French Press scores 63 on this natural Catuai because immersion with a metal mesh passes all the processing oils through — body increases but the clarity that separates vanilla from milk chocolate compresses into a unified heaviness. The 995μm grind is the coarsest of any method here, intentional because the extended steep time (4:00-8:00) at 93°C extracts more aggressively than pour-over. The 1:14.3-1:15.3 ratio runs slightly tighter than Kalita Wave to compensate for the coarser grind's lower surface area per gram. If you follow Hoffmann's approach — steep 4 minutes, then wait 5-8 additional minutes before pouring — fines settle to the bottom and the cup clarifies noticeably, which partially recovers the vanilla note that full-bodied immersion tends to bury.

Troubleshooting
strong: Decrease dose by 1g or increase water by 15g. French press passes natural-processing oils through the mesh, amplifying perceived TDS beyond what the ratio suggests.
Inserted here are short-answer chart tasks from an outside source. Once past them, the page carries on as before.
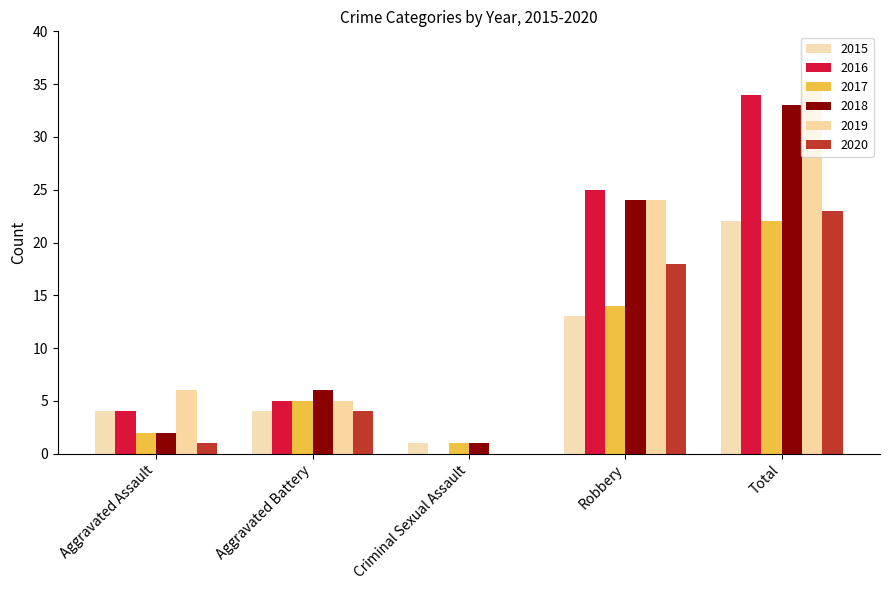

What is the label of the 3rd bar from the left?

Criminal Sexual Assault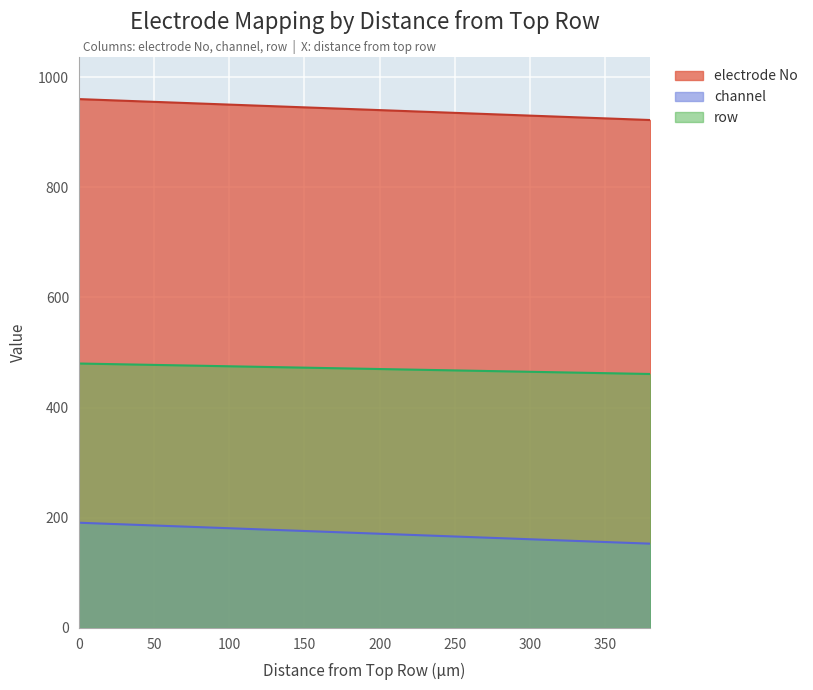

How many data points in electrode No are less than 942?

10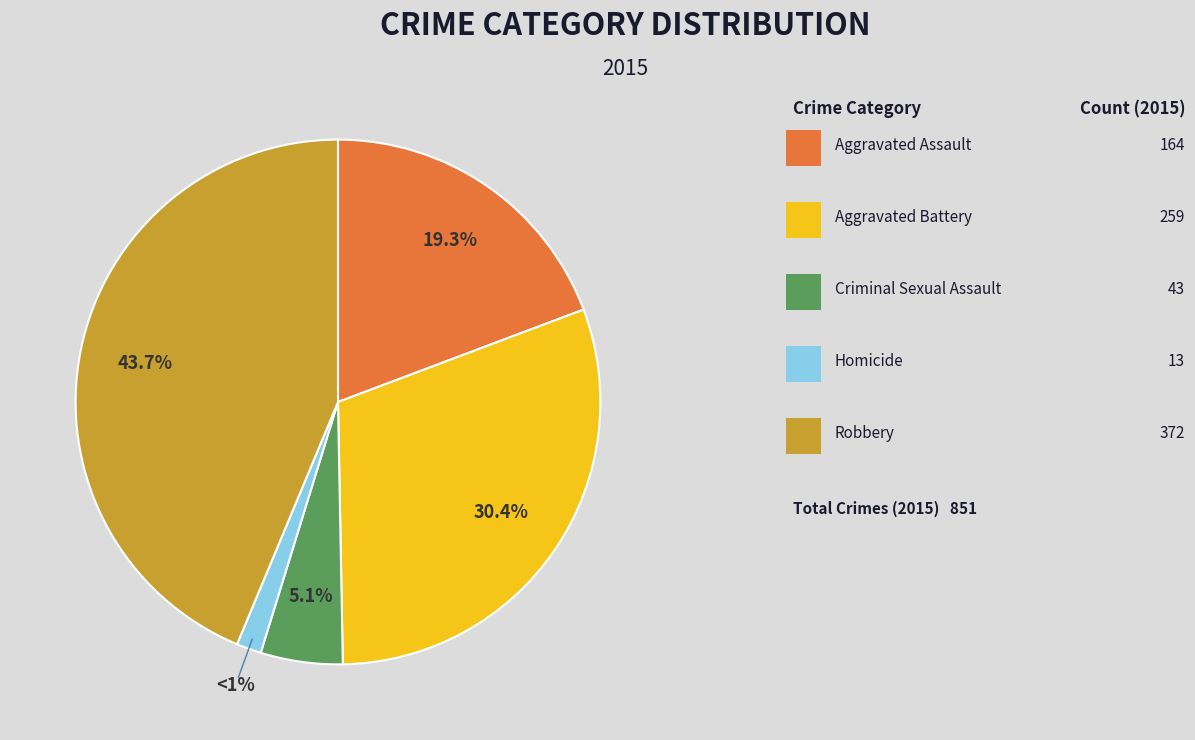

What percentage is the Criminal Sexual Assault slice, to the nearest percent?

5%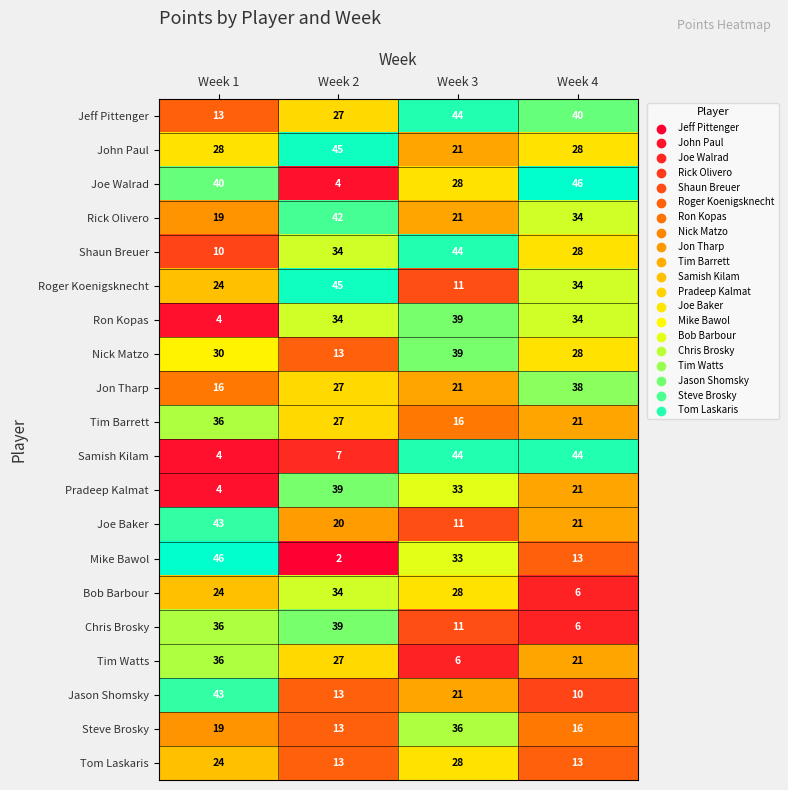

What is the total value across all series at Week 4?

502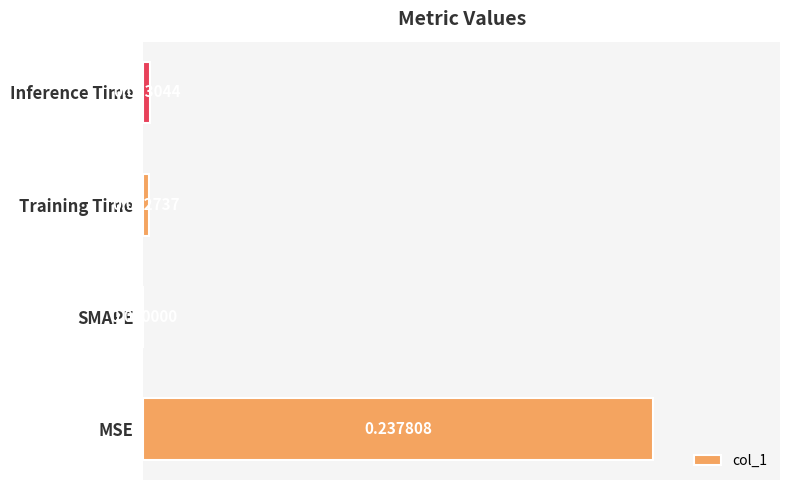

Which category has the highest value across all series?

MSE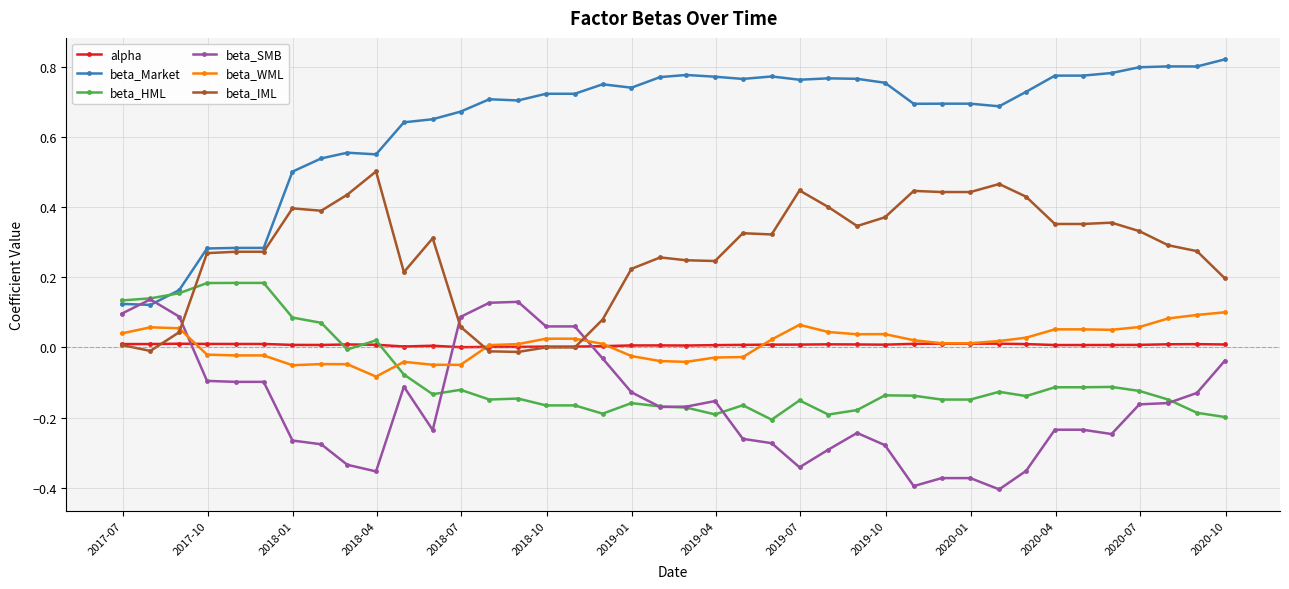

Which series has the largest total across all categories?

beta_Market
Waiting the full 5-8 minutes after pressing for grounds to settle reduces fines extraction without changing the recipe.
sour: Grind finer by ~22μm and raise temperature 1°C. Coarse French press grind combined with this bean's medium-light roast can under-extract if steep time is brief — acidity dominates before the milk chocolate Maillard compounds fully dissolve. Extend steep time to the 8-minute end of the window as a first adjustment.
Cold Brew Flash Brew Recommended

Cold brew is not recommended for this bean. At near-freezing temperatures, cold water cannot extract the complex acids, delicate aromatics, and bright fruit compounds that define a light-roasted coffee — they remain locked in the cell matrix. For a cold version of this coffee, use flash brew: brew a concentrated pour-over (V60 or Chemex at 60% of the normal water volume) directly over ice in the server. The hot water extracts the full flavor spectrum, and the rapid ice cooling locks in volatiles that would otherwise evaporate during a slow cool-down.